##### Given records #####

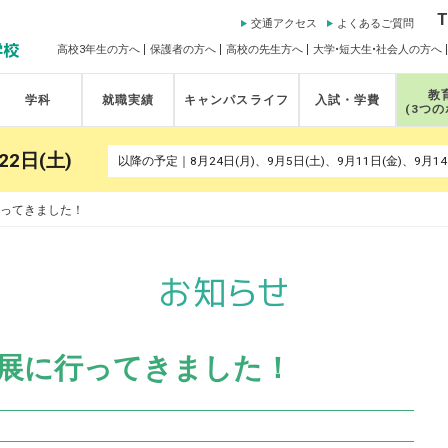
T
交通アクセス
よくあるご質問
高校3年生の方へ
保護者の方へ
高校の先生方へ
大学•短大生•社会人の方へ
教
学科
就職実績
キャンパスライフ
入試・学費
(3つ
22日(土)
ってきました！
展に行ってきました！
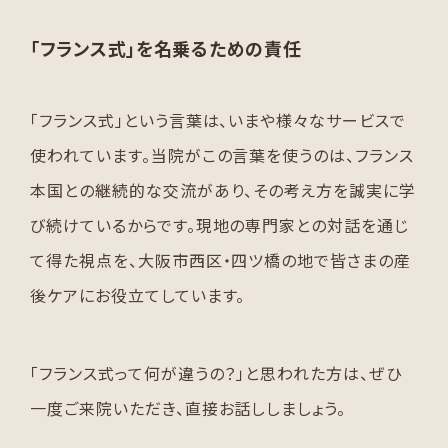
「フランス式」を名乗るための責任
「フランス式」という言葉は、いまや様々なサービスで
使われています。当院がこの言葉を使うのは、フランス
本国との継続的な交流があり、その考え方を誠実に学
び続けているからです。現地の専門家との対話を通じ
て得た視点を、大阪市西区・四ツ橋の地で皆さまの産
後ケアにお役立てしています。
「フランス式って何が違うの？」と思われた方は、ぜひ
一度ご来院いただき、直接お話ししましょう。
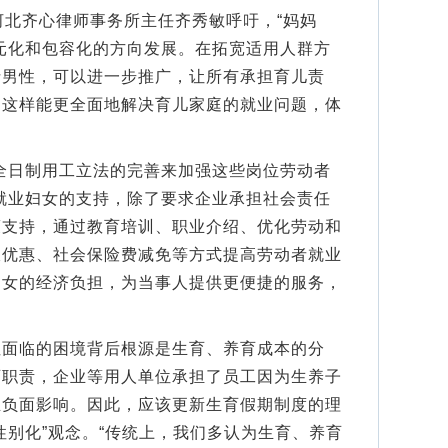
北齐心律师事务所主任齐秀敏呼吁，“妈妈
元化和包容化的方向发展。在拓宽适用人群方
括男性，可以进一步推广，让所有承担育儿责
，这样能更全面地解决育儿家庭的就业问题，体
日制用工立法的完善来加强这些岗位劳动者
就业妇女的支持，除了要求企业承担社会责任
策支持，通过教育培训、职业介绍、优化劳动和
收优惠、社会保险费减免等方式提高劳动者就业
妇女的经济负担，为当事人提供更便捷的服务，
临的困境背后根源是生育、养育成本的分
育职责，企业等用人单位承担了员工因为生养子
生负面影响。因此，应该更新生育假期制度的理
性别化”观念。“传统上，我们多认为生育、养育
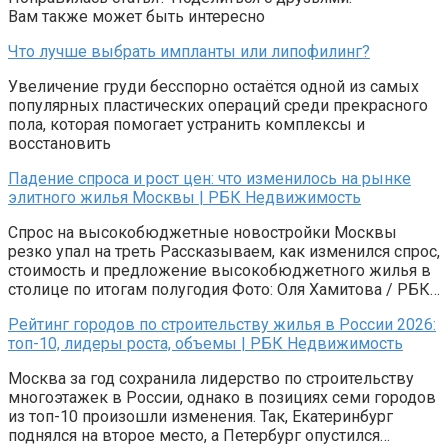
Вам также может быть интересно
Что лучше выбрать импланты или липофилинг?
Увеличение груди бесспорно остаётся одной из самых
популярных пластических операций среди прекрасного
пола, которая помогает устранить комплексы и
восстановить
Падение спроса и рост цен: что изменилось на рынке
элитного жилья Москвы | РБК Недвижимость
Спрос на высокобюджетные новостройки Москвы
резко упал на треть Рассказываем, как изменился спрос,
стоимость и предложение высокобюджетного жилья в
столице по итогам полугодия Фото: Оля Хамитова / РБК…
Рейтинг городов по строительству жилья в России 2026:
топ-10, лидеры роста, объемы | РБК Недвижимость
Москва за год сохранила лидерство по строительству
многоэтажек в России, однако в позициях семи городов
из топ-10 произошли изменения. Так, Екатеринбург
поднялся на второе место, а Петербург опустился…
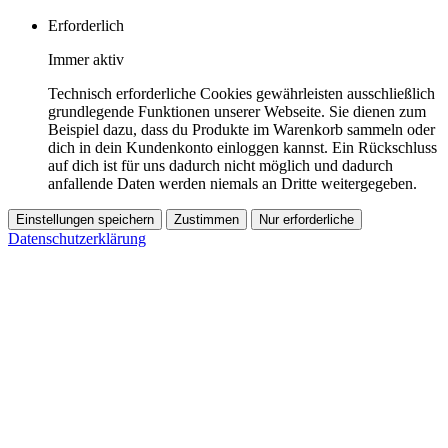
Erforderlich
Immer aktiv
Technisch erforderliche Cookies gewährleisten ausschließlich
grundlegende Funktionen unserer Webseite. Sie dienen zum
Beispiel dazu, dass du Produkte im Warenkorb sammeln oder
dich in dein Kundenkonto einloggen kannst. Ein Rückschluss
auf dich ist für uns dadurch nicht möglich und dadurch
anfallende Daten werden niemals an Dritte weitergegeben.
Einstellungen speichern
Zustimmen
Nur erforderliche
Datenschutzerklärung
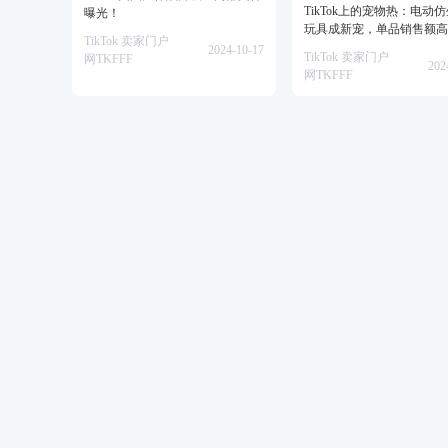
TikTok上的宠物热：电动
曝光！
玩具成新宠，单品销售额高
TikTok 卖家门户
美金！
2024-10-17
TikTok 卖家门户
网TKFFF
202
网TKFFF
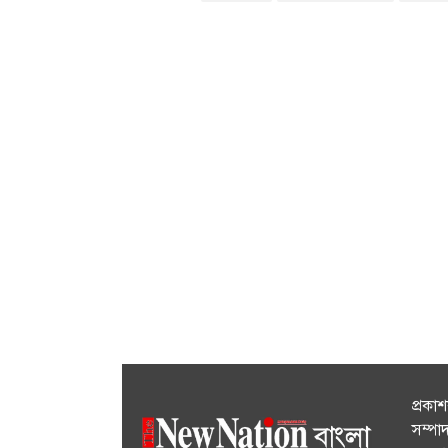
প্রকা
সম্পা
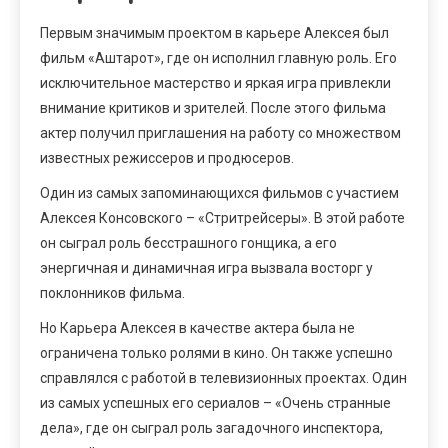
Первым значимым проектом в карьере Алексея был
фильм «Аштарот», где он исполнил главную роль. Его
исключительное мастерство и яркая игра привлекли
внимание критиков и зрителей. После этого фильма
актер получил приглашения на работу со множеством
известных режиссеров и продюсеров.
Один из самых запоминающихся фильмов с участием
Алексея Консовского – «Стритрейсеры». В этой работе
он сыграл роль бесстрашного гонщика, а его
энергичная и динамичная игра вызвала восторг у
поклонников фильма.
Но Карьера Алексея в качестве актера была не
ограничена только ролями в кино. Он также успешно
справлялся с работой в телевизионных проектах. Один
из самых успешных его сериалов – «Очень странные
дела», где он сыграл роль загадочного инспектора,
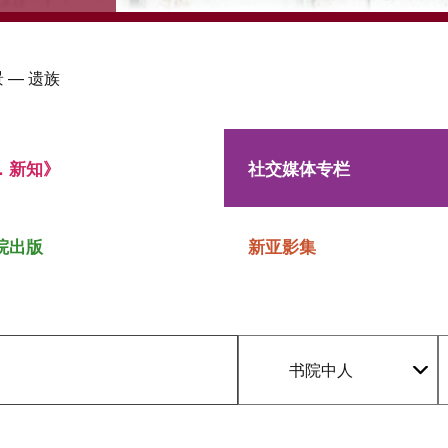
 — 遗族
．新知》
社交媒体专栏
院出版
新亚影集
书院中人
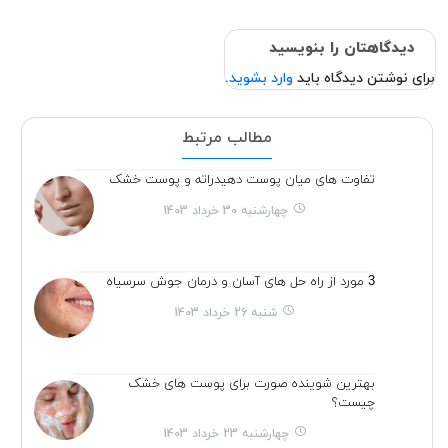
دیدگاهتان را بنویسید
برای نوشتن دیدگاه باید
وارد بشوید
.
مطالب مرتبط
تفاوت های میان پوست دهیدراته و پوست خشک
چهارشنبه 30 خرداد 1403
3 مورد از راه حل های آسان و درمان جوش سرسیاه
شنبه 26 خرداد 1403
بهترین شوینده صورت برای پوست های خشک
چیست؟
چهارشنبه 23 خرداد 1403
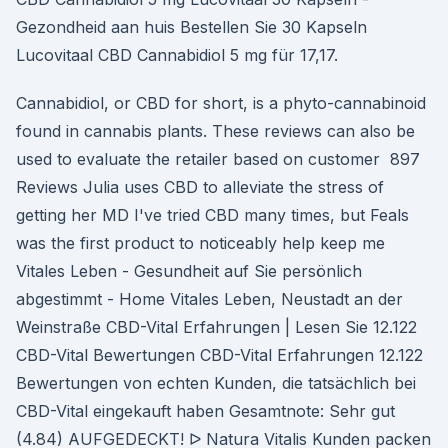
Gezondheid aan huis Bestellen Sie 30 Kapseln
Lucovitaal CBD Cannabidiol 5 mg für 17,17.
Cannabidiol, or CBD for short, is a phyto-cannabinoid
found in cannabis plants. These reviews can also be
used to evaluate the retailer based on customer 897
Reviews Julia uses CBD to alleviate the stress of
getting her MD I've tried CBD many times, but Feals
was the first product to noticeably help keep me
Vitales Leben - Gesundheit auf Sie persönlich
abgestimmt - Home Vitales Leben, Neustadt an der
Weinstraße CBD-Vital Erfahrungen | Lesen Sie 12.122
CBD-Vital Bewertungen CBD-Vital Erfahrungen 12.122
Bewertungen von echten Kunden, die tatsächlich bei
CBD-Vital eingekauft haben Gesamtnote: Sehr gut
(4.84) AUFGEDECKT! ᐅ Natura Vitalis Kunden packen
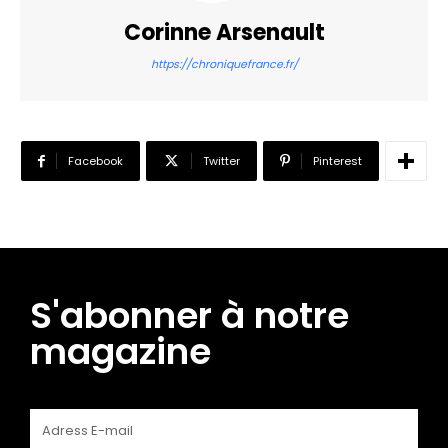
Corinne Arsenault
https://chroniquefrance.fr/
Facebook
Twitter
Pinterest
S'abonner à notre
magazine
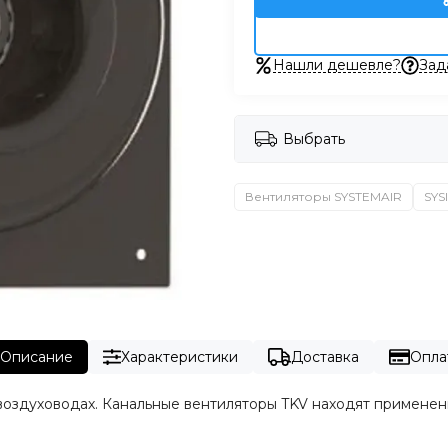
Нашли дешевле?
Зад
Выбрать
Вентиляторы SYSTEMAIR
SYS
Описание
Характеристики
Доставка
Опла
воздуховодах. Канальные вентиляторы TKV находят применени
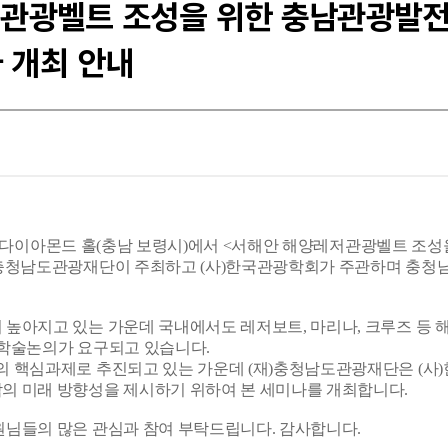
저관광벨트 조성을 위한 충남관광발전
 개최 안내
머드린 다이아몬드 홀(충남 보령시)에서 <서해안 해양레저관광벨트 조성
)충청남도관광재단이 주최하고 (사)한국관광학회가 주관하며 충청
높아지고 있는 가운데 국내에서도 레저보트, 마리나, 크루즈 등 
 학술논의가 요구되고 있습니다.
의 핵심과제로 추진되고 있는 가운데 (재)충청남도관광재단은 (사
의 미래 방향성을 제시하기 위하여 본 세미나를 개최합니다.
원님들의 많은 관심과 참여 부탁드립니다. 감사합니다.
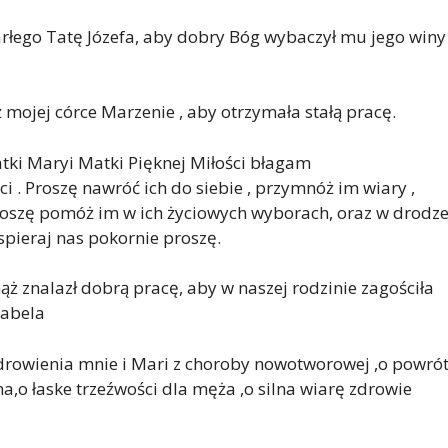
rłego Tatę Józefa, aby dobry Bóg wybaczył mu jego winy
ojej córce Marzenie , aby otrzymała stałą pracę.
tki Maryi Matki Pięknej Miłości błagam
i . Proszę nawróć ich do siebie , przymnóż im wiary ,
Proszę pomóż im w ich życiowych wyborach, oraz w drodz
spieraj nas pokornie proszę.
ąż znalazł dobrą pracę, aby w naszej rodzinie zagościła
zabela
zdrowienia mnie i Mari z choroby nowotworowej ,o powró
na,o łaske trzeźwości dla męża ,o silna wiarę zdrowie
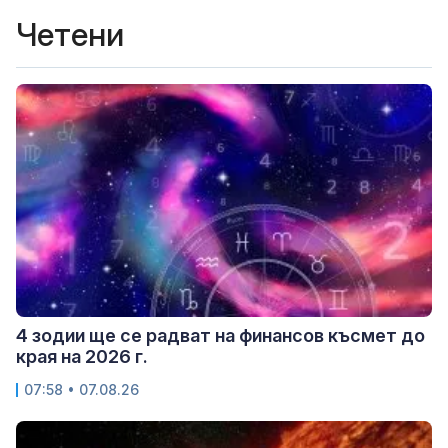
Четени
4 зодии ще се радват на финансов късмет до
края на 2026 г.
07:58 • 07.08.26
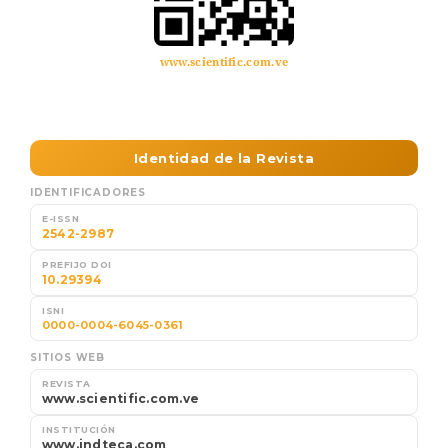
www.scientific.com.ve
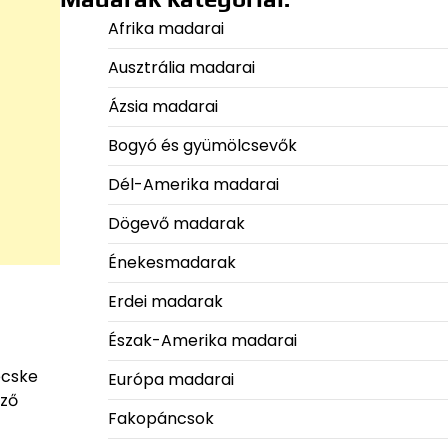
Afrika madarai
Ausztrália madarai
Ázsia madarai
Bogyó és gyümölcsevők
Dél-Amerika madarai
Dögevő madarak
Énekesmadarak
Erdei madarak
Észak-Amerika madarai
ecske
Európa madarai
öző
Fakopáncsok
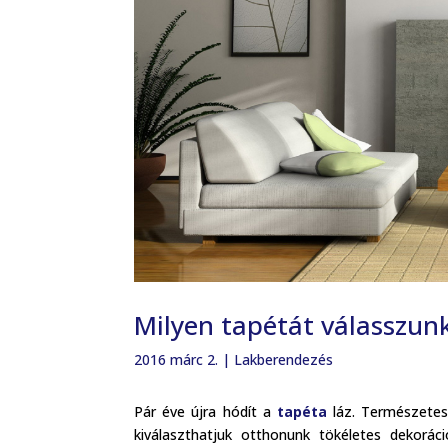
Milyen tapétát válasszun
2016 márc 2.
|
Lakberendezés
Pár éve újra hódít a
tapéta
láz. Természetes
kiválaszthatjuk otthonunk tökéletes dekorác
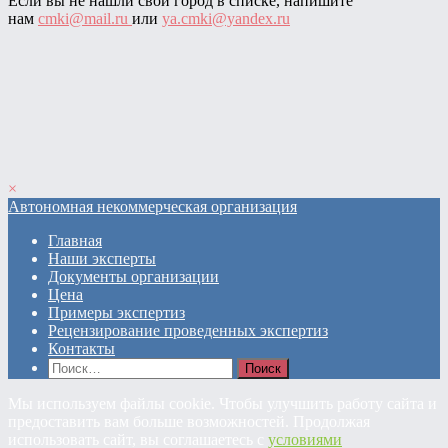
Если вы не нашли свой город в списке, напишите
нам
cmki@mail.ru
или
ya.cmki@yandex.ru
×
Автономная некоммерческая организация
Главная
Наши эксперты
Документы организации
Цена
Примеры экспертиз
Рецензирование проведенных экспертиз
Контакты
Найти:
Мы используем файлы cookie. Чтобы улучшить работу сайта и
предоставить вам больше возможностей. Продолжая
использовать сайт, вы соглашаетесь с
условиями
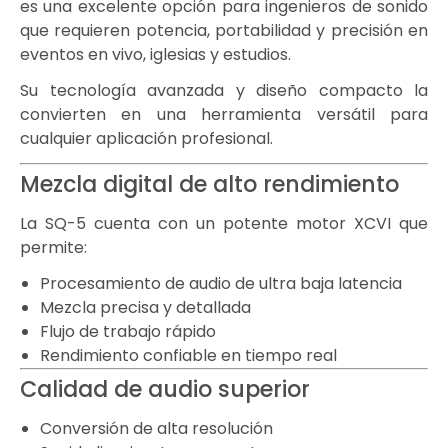
es una excelente opción para ingenieros de sonido
que requieren potencia, portabilidad y precisión en
eventos en vivo, iglesias y estudios.
Su tecnología avanzada y diseño compacto la
convierten en una herramienta versátil para
cualquier aplicación profesional.
Mezcla digital de alto rendimiento
La SQ-5 cuenta con un potente motor XCVI que
permite:
Procesamiento de audio de ultra baja latencia
Mezcla precisa y detallada
Flujo de trabajo rápido
Rendimiento confiable en tiempo real
Calidad de audio superior
Conversión de alta resolución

#####

[Activity] Quote, word for word and nothing more, every line from the line with "Нашли дешевле?" to the end of the entries, including both ends; skip any pictures.

[Exercise solution]
Нашли дешевле?
Зад
Выбрать
Вентиляторы SYSTEMAIR
SYS
Описание
Характеристики
Доставка
Опла
воздуховодах. Канальные вентиляторы TKV находят применени
저관광벨트 조성을 위한 충남관광발전
 개최 안내
머드린 다이아몬드 홀(충남 보령시)에서 <서해안 해양레저관광벨트 조성
)충청남도관광재단이 주최하고 (사)한국관광학회가 주관하며 충청
높아지고 있는 가운데 국내에서도 레저보트, 마리나, 크루즈 등 
 학술논의가 요구되고 있습니다.
의 핵심과제로 추진되고 있는 가운데 (재)충청남도관광재단은 (사
의 미래 방향성을 제시하기 위하여 본 세미나를 개최합니다.
원님들의 많은 관심과 참여 부탁드립니다. 감사합니다.
rłego Tatę Józefa, aby dobry Bóg wybaczył mu jego winy
ojej córce Marzenie , aby otrzymała stałą pracę.
tki Maryi Matki Pięknej Miłości błagam
i . Proszę nawróć ich do siebie , przymnóż im wiary ,
Proszę pomóż im w ich życiowych wyborach, oraz w drodz
spieraj nas pokornie proszę.
ąż znalazł dobrą pracę, aby w naszej rodzinie zagościła
zabela
zdrowienia mnie i Mari z choroby nowotworowej ,o powró
na,o łaske trzeźwości dla męża ,o silna wiarę zdrowie
Четени
4 зодии ще се радват на финансов късмет до
края на 2026 г.
07:58 • 07.08.26
www.scientific.com.ve
Afrika madarai
Ausztrália madarai
Ázsia madarai
Bogyó és gyümölcsevők
Dél-Amerika madarai
Dögevő madarak
Énekesmadarak
Erdei madarak
Észak-Amerika madarai
ecske
Európa madarai
öző
Fakopáncsok
Milyen tapétát válasszun
2016 márc 2.
|
Lakberendezés
Pár éve újra hódít a
tapéta
láz. Természetes
kiválaszthatjuk otthonunk tökéletes dekorác
Если вы не нашли свой город в списке, напишите
нам
cmki@mail.ru
или
ya.cmki@yandex.ru
×
Автономная некоммерческая организация
Главная
Наши эксперты
Документы организации
Цена
Примеры экспертиз
Рецензирование проведенных экспертиз
Контакты
Найти:
Мы используем файлы cookie. Чтобы улучшить работу сайта и
предоставить вам больше возможностей. Продолжая
использовать сайт, вы соглашаетесь с
условиями
es una excelente opción para ingenieros de sonido
que requieren potencia, portabilidad y precisión en
eventos en vivo, iglesias y estudios.
Su tecnología avanzada y diseño compacto la
convierten en una herramienta versátil para
cualquier aplicación profesional.
Mezcla digital de alto rendimiento
La SQ-5 cuenta con un potente motor XCVI que
permite:
Procesamiento de audio de ultra baja latencia
Mezcla precisa y detallada
Flujo de trabajo rápido
Rendimiento confiable en tiempo real
Calidad de audio superior
Conversión de alta resolución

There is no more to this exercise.